Die technisch veränderte Welt hat, so Anders, die bisherigen Moralformen liquidiert. Der Anspruch einer neuen Moralität und Humanität bewirkt den Fortbestand der Menschheit. Weder Moral noch Existenz der Gattung Mensch lassen sich Anders zufolge logisch begründen; Humanität hat praktisch zu sein.

Da das Produkt und seine Herstellung auseinandergerissen werden, wirft der moralische Status eines Produktes, beispielsweise Giftgas oder die Wasserstoffbombe, scheinbar keinen Schatten auf die Moral dessen, der arbeitend an dieser Produktion teilnimmt. Der Beteiligte wird somit moralisch entlastet.

Die Aufgabe unserer Epoche ist es, den Menschen der Maschine gegenüber Souveränität zu verleihen und drohende atomare und technisch induzierte ökologische Katastrophen abzuwenden. Er fordert jedoch keine blinde Technikfeindlichkeit, sondern vernünftige Reflexion und daraus folgende, notfalls auch gewalttätige Aktionen.

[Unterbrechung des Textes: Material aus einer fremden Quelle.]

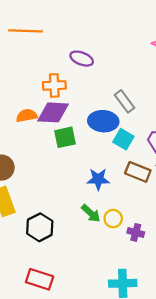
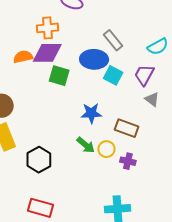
green square: (65, 137) -> (59, 76), turned 30
brown rectangle: (138, 172) -> (127, 128), moved

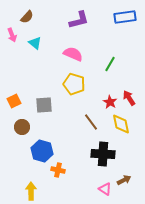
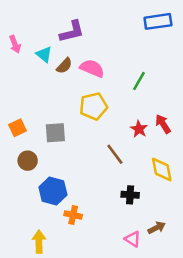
brown semicircle: (27, 17) -> (64, 66), moved
purple L-shape: (79, 20) -> (72, 32), moved
yellow pentagon: (74, 84) -> (93, 106), turned -30
yellow diamond: (121, 124) -> (162, 169), moved
black cross: (103, 154) -> (130, 195), size x0.6

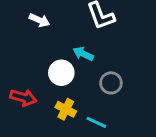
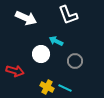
white arrow: (39, 20) -> (26, 18), size x1.5
yellow cross: (66, 109) -> (47, 87), moved

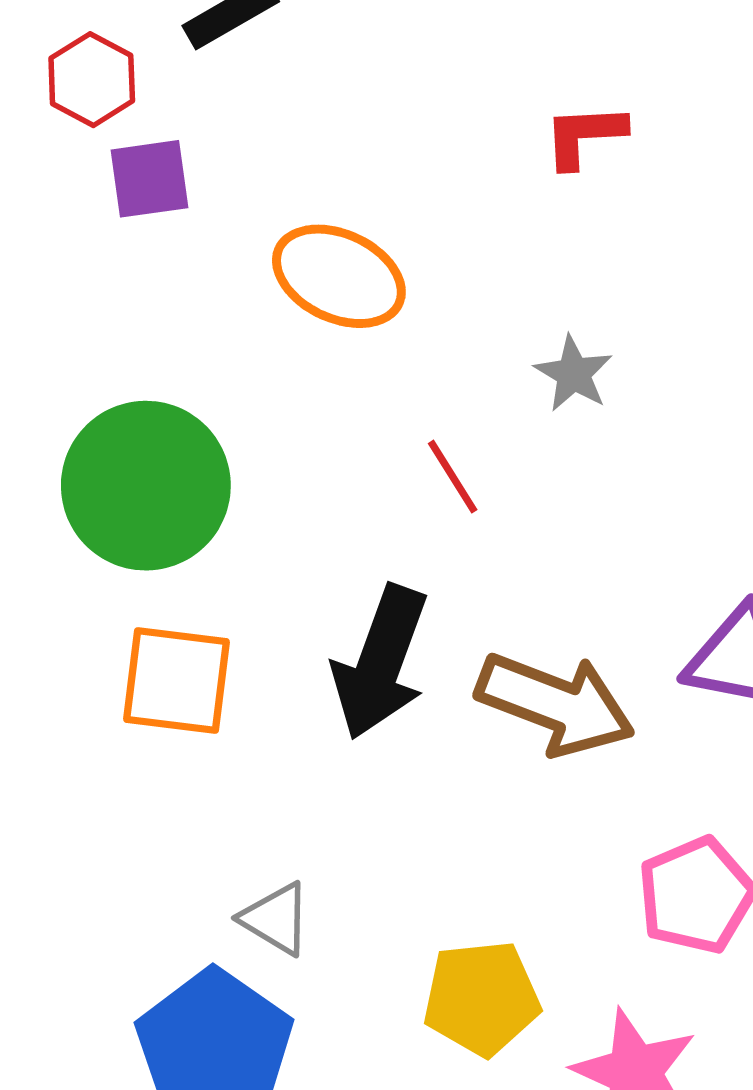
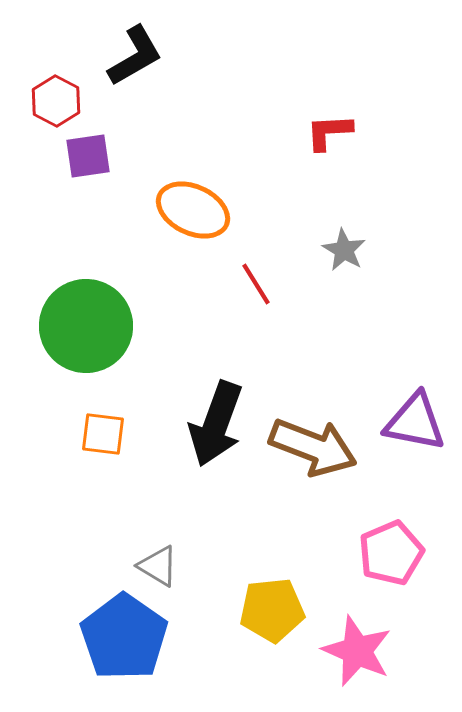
gray star: (574, 374) -> (344, 250), moved
red line: (453, 477) -> (256, 284), moved
orange square: (176, 681) -> (103, 434), size x0.7

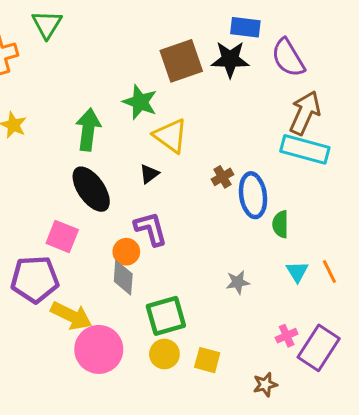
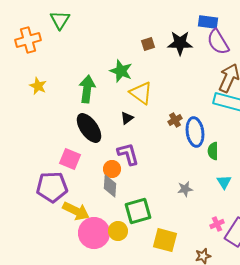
blue rectangle: (245, 27) -> (208, 22), moved
brown square: (181, 61) -> (148, 44), size x0.5
yellow circle: (164, 354) -> (118, 231), moved
yellow square: (207, 360) -> (165, 240), size x1.4

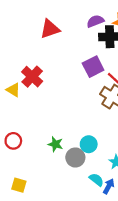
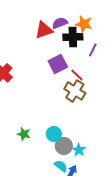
red triangle: (50, 29) -> (44, 30), moved
gray circle: (75, 157) -> (64, 146), moved

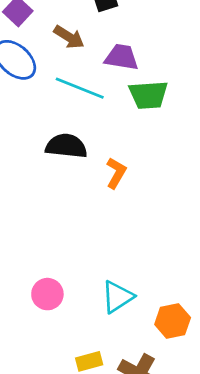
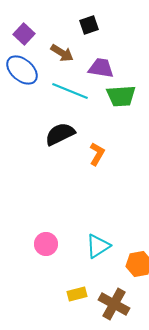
black semicircle: (66, 146) -> (60, 134), turned -32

Der Mensch muss „moralische Phantasie“ ausbilden, also das Gefühl für die Wahrnehmung des „Undenkbaren“ schulen, um Folgen abschätzen zu können und einen universellen hippokratischen Eid ablegen zu können:

keine Arbeiten anzunehmen und durchzuführen, ohne diese zuvor darauf geprüft zu haben, ob sie direkte oder indirekte Vernichtungsarbeiten (sind); die Arbeiten, an denen wir gerade teilnehmen, aufzugeben, wenn diese sich als solche direkten oder indirekten Vernichtungsarbeiten erweisen sollten.[10]